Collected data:

--------------------------------

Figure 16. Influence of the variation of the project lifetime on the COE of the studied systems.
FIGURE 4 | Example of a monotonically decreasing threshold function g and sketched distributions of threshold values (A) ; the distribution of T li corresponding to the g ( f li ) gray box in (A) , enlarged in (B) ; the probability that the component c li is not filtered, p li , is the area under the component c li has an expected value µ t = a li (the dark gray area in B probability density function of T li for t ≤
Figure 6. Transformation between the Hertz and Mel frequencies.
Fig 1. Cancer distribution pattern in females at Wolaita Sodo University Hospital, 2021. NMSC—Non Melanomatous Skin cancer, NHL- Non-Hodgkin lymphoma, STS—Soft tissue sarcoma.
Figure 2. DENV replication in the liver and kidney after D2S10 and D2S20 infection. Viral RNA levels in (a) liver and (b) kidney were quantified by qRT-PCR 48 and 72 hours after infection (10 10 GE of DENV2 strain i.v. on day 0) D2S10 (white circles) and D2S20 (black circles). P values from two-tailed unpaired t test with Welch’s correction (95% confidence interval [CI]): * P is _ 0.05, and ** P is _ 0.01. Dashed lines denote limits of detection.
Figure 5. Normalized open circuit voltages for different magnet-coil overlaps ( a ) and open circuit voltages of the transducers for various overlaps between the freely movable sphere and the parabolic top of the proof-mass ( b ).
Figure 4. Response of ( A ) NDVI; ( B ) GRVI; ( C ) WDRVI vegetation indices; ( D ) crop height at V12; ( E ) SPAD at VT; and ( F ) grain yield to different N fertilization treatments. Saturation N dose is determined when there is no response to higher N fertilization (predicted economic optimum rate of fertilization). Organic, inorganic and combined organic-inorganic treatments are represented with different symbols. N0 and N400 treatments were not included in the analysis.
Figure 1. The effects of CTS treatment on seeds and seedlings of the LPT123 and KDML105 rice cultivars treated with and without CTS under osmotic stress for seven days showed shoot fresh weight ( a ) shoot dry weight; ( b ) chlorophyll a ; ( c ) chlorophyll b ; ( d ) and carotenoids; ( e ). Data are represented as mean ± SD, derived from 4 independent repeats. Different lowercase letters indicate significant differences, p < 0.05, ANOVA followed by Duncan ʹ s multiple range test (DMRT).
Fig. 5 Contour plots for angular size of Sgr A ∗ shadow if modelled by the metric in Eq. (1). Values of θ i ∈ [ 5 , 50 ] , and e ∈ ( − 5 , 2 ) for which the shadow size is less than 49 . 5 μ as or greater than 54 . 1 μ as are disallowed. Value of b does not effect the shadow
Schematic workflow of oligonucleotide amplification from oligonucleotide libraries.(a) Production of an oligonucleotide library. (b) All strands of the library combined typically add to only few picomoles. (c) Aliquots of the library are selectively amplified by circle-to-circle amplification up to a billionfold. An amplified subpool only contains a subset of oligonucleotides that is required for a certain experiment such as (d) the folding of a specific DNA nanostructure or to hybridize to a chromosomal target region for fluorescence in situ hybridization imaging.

--------------------------------

TRY IT: In the records above, find each line with the word "under" and copy it.

SOLUTION FOR THIS PROBLEM:
FIGURE 4 | Example of a monotonically decreasing threshold function g and sketched distributions of threshold values (A) ; the distribution of T li corresponding to the g ( f li ) gray box in (A) , enlarged in (B) ; the probability that the component c li is not filtered, p li , is the area under the component c li has an expected value µ t = a li (the dark gray area in B probability density function of T li for t ≤
Figure 1. The effects of CTS treatment on seeds and seedlings of the LPT123 and KDML105 rice cultivars treated with and without CTS under osmotic stress for seven days showed shoot fresh weight ( a ) shoot dry weight; ( b ) chlorophyll a ; ( c ) chlorophyll b ; ( d ) and carotenoids; ( e ). Data are represented as mean ± SD, derived from 4 independent repeats. Different lowercase letters indicate significant differences, p < 0.05, ANOVA followed by Duncan ʹ s multiple range test (DMRT).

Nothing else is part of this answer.